Ripple is a real-time gross settlement system (RTGS), currency exchange and remittance network released in 2012 as a subsequent iteration of Ripplepay. The use of a common ledger managed by a network of independently validating servers constantly comparing transaction records is one way in which Ripple differs from Bitcoin. Ripple doesn’t rely on the energy and computing consumption Bitcoin demands. Ripple is based on a shared public database using a consensus process between validating servers for security. Validating servers can belong to individuals or groups like financial institutions.

The Ripple protocol (token represented as XRP) allows for almost instantaneous and direct transfer of currency ranging from fiat currency and gold to even airline miles. This process avoids the fees and wait times of traditional banks and even other cryptocurrency exchanges.

How Is Ripple Fundamentally Different From Bitcoin?

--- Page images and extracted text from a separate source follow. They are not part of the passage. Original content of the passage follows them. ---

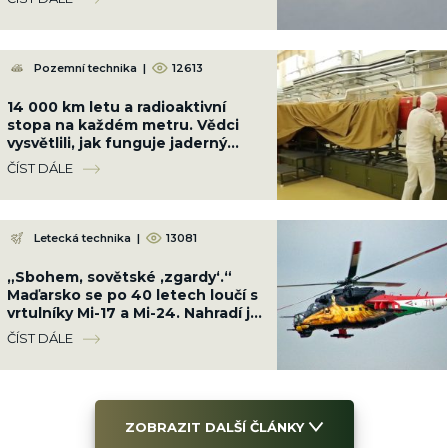
Pozemní technika
|
12613
14 000 km letu a radioaktivní
stopa na každém metru. Vědci
vysvětlili, jak funguje jaderný
motor ruské střely Burevestnik
ČÍST DÁLE
Letecká technika
|
13081
„Sbohem, sovětské ‚zgardy‘.“
Maďarsko se po 40 letech loučí s
vrtulníky Mi-17 a Mi-24. Nahradí je
západní za miliardy
ČÍST DÁLE
ZOBRAZIT DALŠÍ ČLÁNKY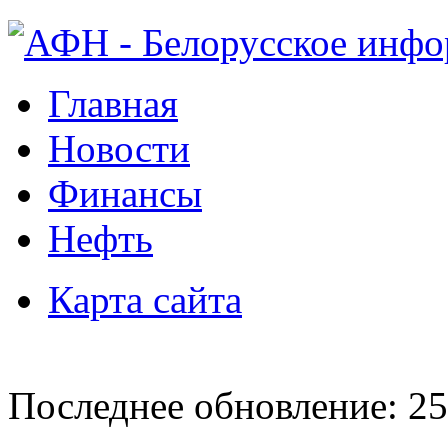
Главная
Новости
Финансы
Нефть
Карта сайта
Последнее обновление: 25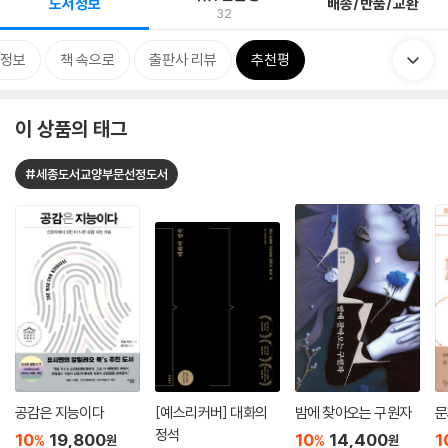
도서정보
배송/반품/교환
32
정보
책 속으로
출판사 리뷰
추천평
이 상품의 태그
#세종도서교양부문선정도서
공감은 지능이다
[예스리커버] 대화의
밤에 찾아오는 구원자
문
정석
10
19,800
10
14,400
1
%
%
원
원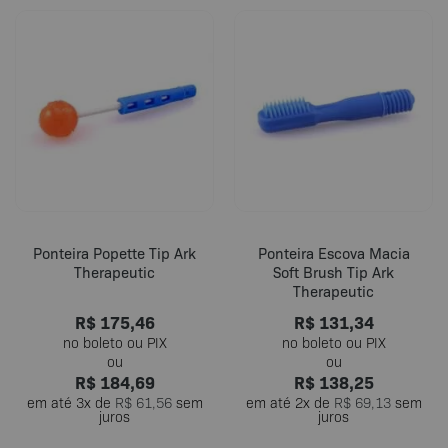
produto
tem
várias
variantes.
As
opções
podem
ser
escolhidas
na
página
do
Ponteira Popette Tip Ark
Ponteira Escova Macia
produto
Therapeutic
Soft Brush Tip Ark
Therapeutic
R$
175,46
R$
131,34
R$
184,69
R$
138,25
em até
3
x de
R$
61,56
sem
em até
2
x de
R$
69,13
sem
juros
juros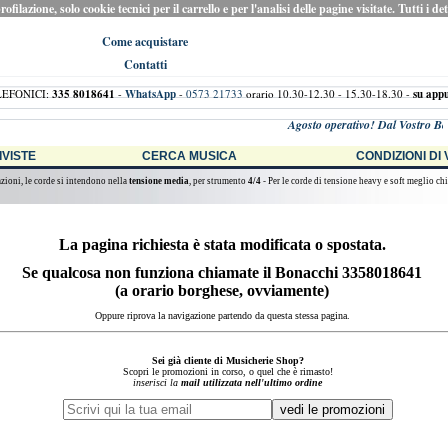
ilazione, solo cookie tecnici per il carrello e per l'analisi delle pagine visitate. Tutti i de
Come acquistare
Contatti
LEFONICI:
335 8018641
-
WhatsApp
-
0573 21733
orario 10.30-12.30 - 15.30-18.30 -
su app
Agosto operativo! Dal Vostro Bonacch
RIVISTE
CERCA MUSICA
CONDIZIONI DI
azioni, le corde si intendono nella
tensione media
, per strumento
4/4
- Per le corde di tensione heavy e soft meglio chi
La pagina richiesta è stata modificata o spostata.
Se qualcosa non funziona chiamate il Bonacchi 3358018641
(a orario borghese, ovviamente)
Oppure riprova la navigazione partendo da questa stessa pagina.
Sei già cliente di Musicherie Shop?
Scopri le promozioni in corso, o quel che è rimasto!
inserisci la
mail utilizzata nell'ultimo ordine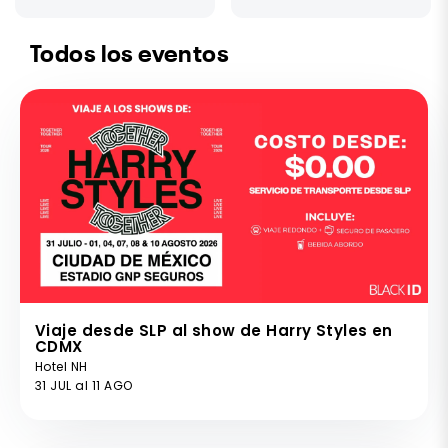
Todos los eventos
Viaje desde SLP al show de Harry Styles en
CDMX
Hotel NH
31 JUL al 11 AGO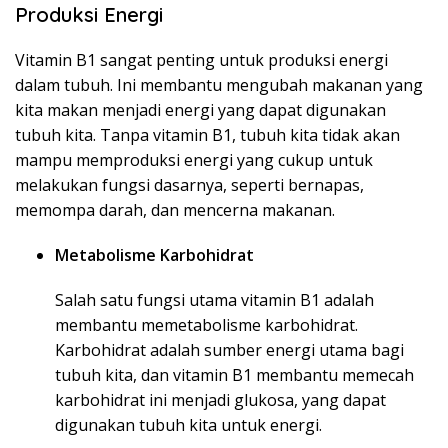
Produksi Energi
Vitamin B1 sangat penting untuk produksi energi
dalam tubuh. Ini membantu mengubah makanan yang
kita makan menjadi energi yang dapat digunakan
tubuh kita. Tanpa vitamin B1, tubuh kita tidak akan
mampu memproduksi energi yang cukup untuk
melakukan fungsi dasarnya, seperti bernapas,
memompa darah, dan mencerna makanan.
Metabolisme Karbohidrat
Salah satu fungsi utama vitamin B1 adalah
membantu memetabolisme karbohidrat.
Karbohidrat adalah sumber energi utama bagi
tubuh kita, dan vitamin B1 membantu memecah
karbohidrat ini menjadi glukosa, yang dapat
digunakan tubuh kita untuk energi.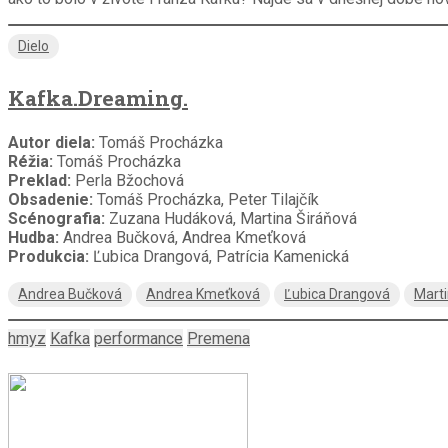
Dielo
Kafka.Dreaming.
Autor diela:
Tomáš Procházka
Réžia:
Tomáš Procházka
Preklad:
Perla Bžochová
Obsadenie:
Tomáš Procházka, Peter Tilajčík
Scénografia:
Zuzana Hudáková, Martina Širáňová
Hudba:
Andrea Bučková, Andrea Kmeťková
Produkcia:
Ľubica Drangová, Patrícia Kamenická
Andrea Bučková
Andrea Kmeťková
Ľubica Drangová
Marti
hmyz
Kafka
performance
Premena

While it is consensus oriented like Bitcoin, Ripple is not based on blockchain, the underlying code of Bitcoin and other tokens. Instead, Ripple uses a HashTree to summarize data into a single value compared across validating servers to provide consensus.

Banks are slowly adopting Ripple in part because it is primarily oriented for large enterprise. The Ripple platform’s intended purpose is to move lots of money around the world as quickly as it possibly can.

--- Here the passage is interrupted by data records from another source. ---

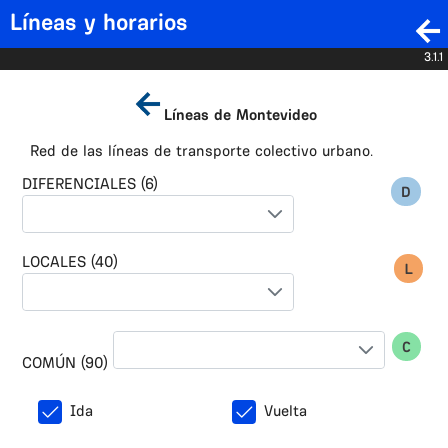
Líneas y horarios
3.1.1
Líneas de Montevideo
Red de las líneas de transporte colectivo urbano.
DIFERENCIALES (6)
LOCALES (40)
COMÚN (90)
Ida
Vuelta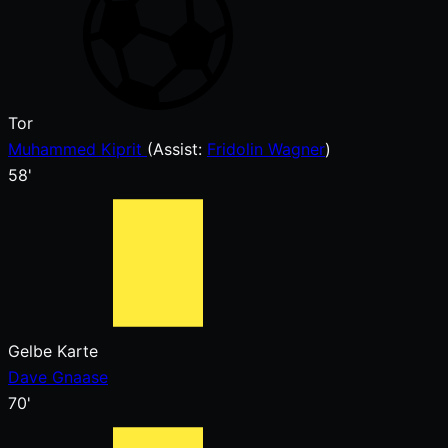
Tor
Muhammed Kiprit
(
Assist
:
Fridolin Wagner
)
58'
Gelbe Karte
Dave Gnaase
70'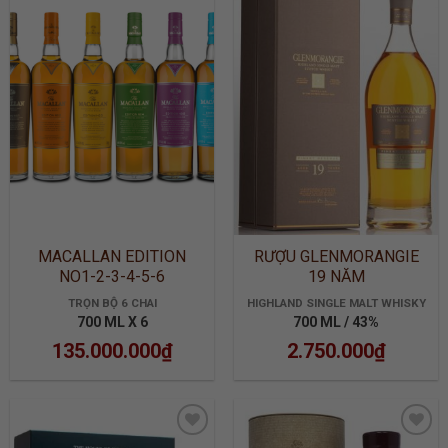
ADD TO
ADD TO
WISHLIST
WISHLIST
MACALLAN EDITION
RƯỢU GLENMORANGIE
NO1-2-3-4-5-6
19 NĂM
TRỌN BỘ 6 CHAI
HIGHLAND SINGLE MALT WHISKY
700 ML X 6
700 ML / 43%
135.000.000
₫
2.750.000
₫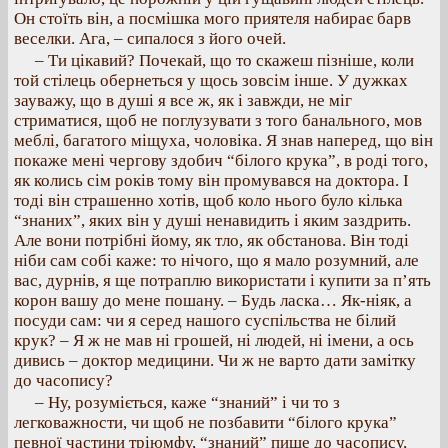
Он стоїть він, а посмішка мого приятеля набирає барв
веселки. Ага, – сипалося з його очей.
– Ти цікавий? Почекай, що то скажеш пізніше, коли
той стілець обернеться у щось зовсім інше. У дужках
зауважу, що в душі я все ж, як і завжди, не міг
стриматися, щоб не поглузувати з того банального, мов
меблі, багатого міщуха, чоловіка. Я знав наперед, що він
покаже мені чергову здобич “білого крука”, в роді того,
як колись сім років тому він промувався на доктора. І
тоді він страшенно хотів, щоб коло нього було кілька
“знаних”, яких він у душі ненавидить і яким заздрить.
Але вони потрібні йому, як тло, як обстанова. Він тоді
ніби сам собі каже: то нічого, що я мало розумний, але
вас, дурнів, я ще потраплю використати і купити за п’ять
корон вашу до мене пошану. – Будь ласка… Як-ніяк, а
посуди сам: чи я серед нашого суспільства не білий
крук? – Я ж не мав ні грошей, ні людей, ні імени, а ось
дивись – доктор медицини. Чи ж не варто дати замітку
до часопису?
– Ну, розуміється, каже “знаний” і чи то з
легковажности, чи щоб не позбавити “білого крука”
певної частини тріюмфу, “знаний” пише до часопису,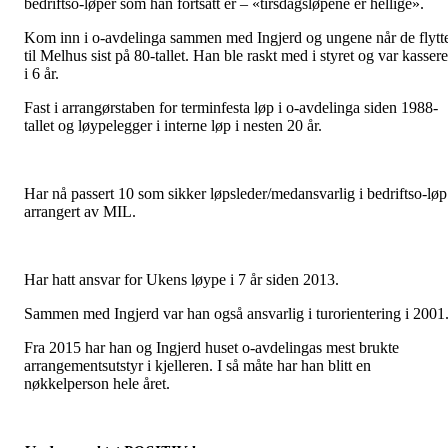
bedriftso-løper som han fortsatt er – «tirsdagsløpene er hellige».
Kom inn i o-avdelinga sammen med Ingjerd og ungene når de flytt
til Melhus sist på 80-tallet. Han ble raskt med i styret og var kassere
i 6 år.
Fast i arrangørstaben for terminfesta løp i o-avdelinga siden 1988-
tallet og løypelegger i interne løp i nesten 20 år.
Har nå passert 10 som sikker løpsleder/medansvarlig i bedriftso-løp
arrangert av MIL.
Har hatt ansvar for Ukens løype i 7 år siden 2013.
Sammen med Ingjerd var han også ansvarlig i turorientering i 2001
Fra 2015 har han og Ingjerd huset o-avdelingas mest brukte
arrangementsutstyr i kjelleren. I så måte har han blitt en
nøkkelperson hele året.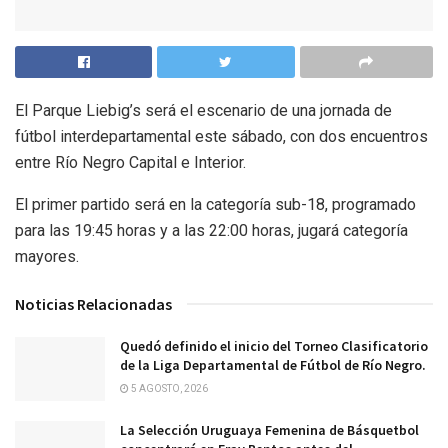
El Parque Liebig’s será el escenario de una jornada de
fútbol interdepartamental este sábado, con dos encuentros
entre Río Negro Capital e Interior.
El primer partido será en la categoría sub-18, programado
para las 19:45 horas y a las 22:00 horas, jugará categoría
mayores.
Noticias Relacionadas
Quedó definido el inicio del Torneo Clasificatorio
de la Liga Departamental de Fútbol de Río Negro.
5 AGOSTO, 2026
La Selección Uruguaya Femenina de Básquetbol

Ripple has operated smoothly since its release processing over 35 million transactions without issue. Ripple can process 1,500 transactions per second (tps) and scaled to Visa levels of 50,000 transactions per second. Bitcoin, meanwhile, can handle 3-6 tps and Ethereum 15 tps.

Additionally, Ripple’s token, XRP, isn’t mined like Bitcoin or other types of cryptocurrency. Instead, Ripple adopted the method companies use to issue stocks and issued 100 billion XRP coins.

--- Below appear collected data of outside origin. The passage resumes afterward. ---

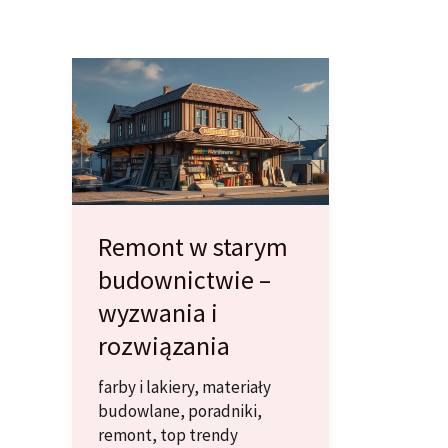
Remont w starym
budownictwie –
wyzwania i
rozwiązania
farby i lakiery
,
materiały
budowlane
,
poradniki
,
remont
,
top trendy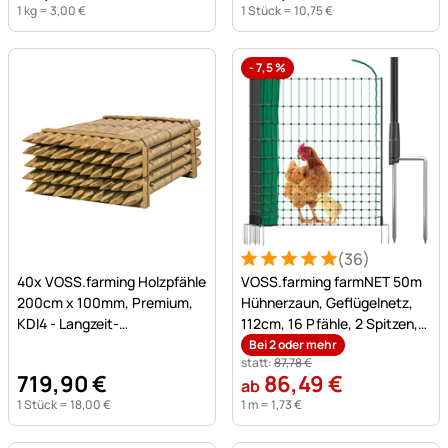
1 kg =
3
,
00
€
1 Stück =
10
,
75
€
-
7,5
%
(36)
Noch keine Bewertungen abgegeben
Bewertung: 5 von 5 (36 Be
36 Bewertungen
40x VOSS.farming Holzpfähle
VOSS.farming farmNET 50m
200cm x 100mm, Premium,
Hühnerzaun, Geflügelnetz,
KDI4 - Langzeit-
112cm, 16 Pfähle, 2 Spitzen,
Tiefenimprägnierung
grün, ohne Strom
Bei 2 oder mehr
statt:
87
,
78
€
719
,
90
€
86
,
49
€
ab
1 Stück =
18
,
00
€
1 m =
1
,
73
€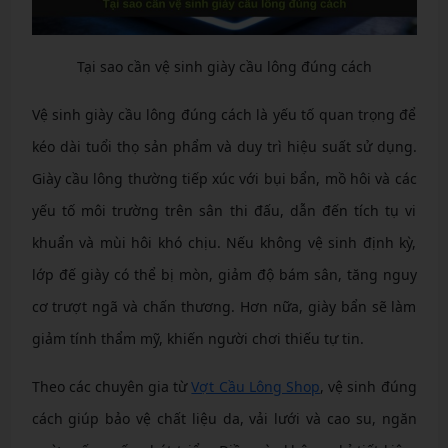
Tại sao cần vệ sinh giày cầu lông đúng cách
Vệ sinh giày cầu lông đúng cách là yếu tố quan trọng để
kéo dài tuổi thọ sản phẩm và duy trì hiệu suất sử dụng.
Giày cầu lông thường tiếp xúc với bụi bẩn, mồ hôi và các
yếu tố môi trường trên sân thi đấu, dẫn đến tích tụ vi
khuẩn và mùi hôi khó chịu. Nếu không vệ sinh định kỳ,
lớp đế giày có thể bị mòn, giảm độ bám sân, tăng nguy
cơ trượt ngã và chấn thương. Hơn nữa, giày bẩn sẽ làm
giảm tính thẩm mỹ, khiến người chơi thiếu tự tin.
Theo các chuyên gia từ
Vợt Cầu Lông Shop
, vệ sinh đúng
cách giúp bảo vệ chất liệu da, vải lưới và cao su, ngăn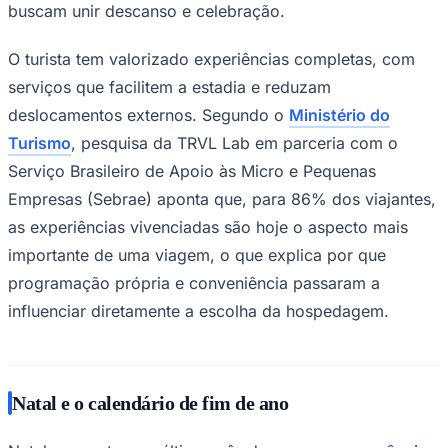
buscam unir descanso e celebração.
O turista tem valorizado experiências completas, com
serviços que facilitem a estadia e reduzam
deslocamentos externos. Segundo o
Ministério do
Turismo
, pesquisa da TRVL Lab em parceria com o
Serviço Brasileiro de Apoio às Micro e Pequenas
Palmeiras
Empresas (Sebrae) aponta que, para 86% dos viajantes,
as experiências vivenciadas são hoje o aspecto mais
importante de uma viagem, o que explica por que
programação própria e conveniência passaram a
influenciar diretamente a escolha da hospedagem.
Natal e o calendário de fim de ano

What is XRP and What’s It Used For?

The XRP token by itself has negligible use cases. Ripple had even planned to phase out its use until cryptocurrency surged in popularity in 2016. Despite this small hiccup, as reported by CNBC, if Ripple hits $6.57, its market capitalization will surpass Bitcoin’s.

The Ripple company promises that they will not issue more tokens and keep the total at the 100 billion XRP tokens initially issued. Ripple has a hub-and-spoke design which positions XRP at the center which is fungible with any currency or digital asset. Ripple can fully settle a payment in 3.5 seconds through XRP. The use of XRP is totally independent of the Ripple network which is to say that banks don’t actually need XRP to transfer currency.

What Is Ripple’s Value Proposition?

The value of this company is not the XRP token but the Ripple network itself and its ability to move assets around the world rapidly.

Banks can use Ripple to exchange foreign currencies versus the commonly used SWIFT system which is cumbersome and relies on the banks having separate accounts in every country involved. Ripple has signed up more than 100 banks, most notably American Express. However, SWIFT is used by 11,000 financial institutions.

So Why All the Hype about Ripple?

In addition to all the buzz surrounding cryptocurrency in 2017, rumors in December alleged that Coinbase was going to list Ripple, causing the value to surge in price. Coinbase then addressed the rumors in a blog post on January 4, 2018: “As of the date of this statement, we have made no decision to add additional assets to either GDAX or Coinbase. Any statement to the contrary is untrue and not authorized by the company.”

The Coinbase official blog post caused Ripple to drop back to its pre-rumor value. Since then, Ripple has behaved volatilely like most cryptocurrency has been. Though Coinbase doesn’t support Ripple, there are other ways for you to acquire Ripple.

Words of Caution

The central complaint lodged at Ripple is that its centralized control is in direct contrast to the ideals and advantages of a decentralized blockchain used by Bitcoin.

Additionally, Ripple maintains a trusted Unique Node List (UNL) to protect against potentially malicious or insecure validating servers. Because the UNL controls the network rules, it creates a conundrum; though it protects against problematic validators a regulating body/government could force an undesirable or even downright invasive change. Furthermore, due to a FinCEN violation and fine from 2013, Ripple will now only recognize and recommend gateways fully in compliance with current financial regulation.

New York Times reporter Nathaniel Popper tweeted that he has yet to find a bank planning to use the XRP token in a meaningful way. Ripple’s CEO, Brad Garlinghouse, has adamantly denied Popper’s claims, insisting that “Over the last few months I’ve spoken with ACTUAL banks and payment providers. They are indeed planning to use xRapid (our XRP liquidity product) in a serious way.”

However, Popper rebutted that even the banks he contacted at Ripple’s suggestion were clearly non-committal in their intention to implement Ripple in the near future. According to the Financial Times, of the 18 banks and financial services companies publicly linked to Ripple, the majority “had not yet gone beyond testing” it. Furthermore, only a few had ever actually used Ripple’s system “for moving real money.” Worse still, not a single one of the 16 companies that responded for comment had even used the XRP token once.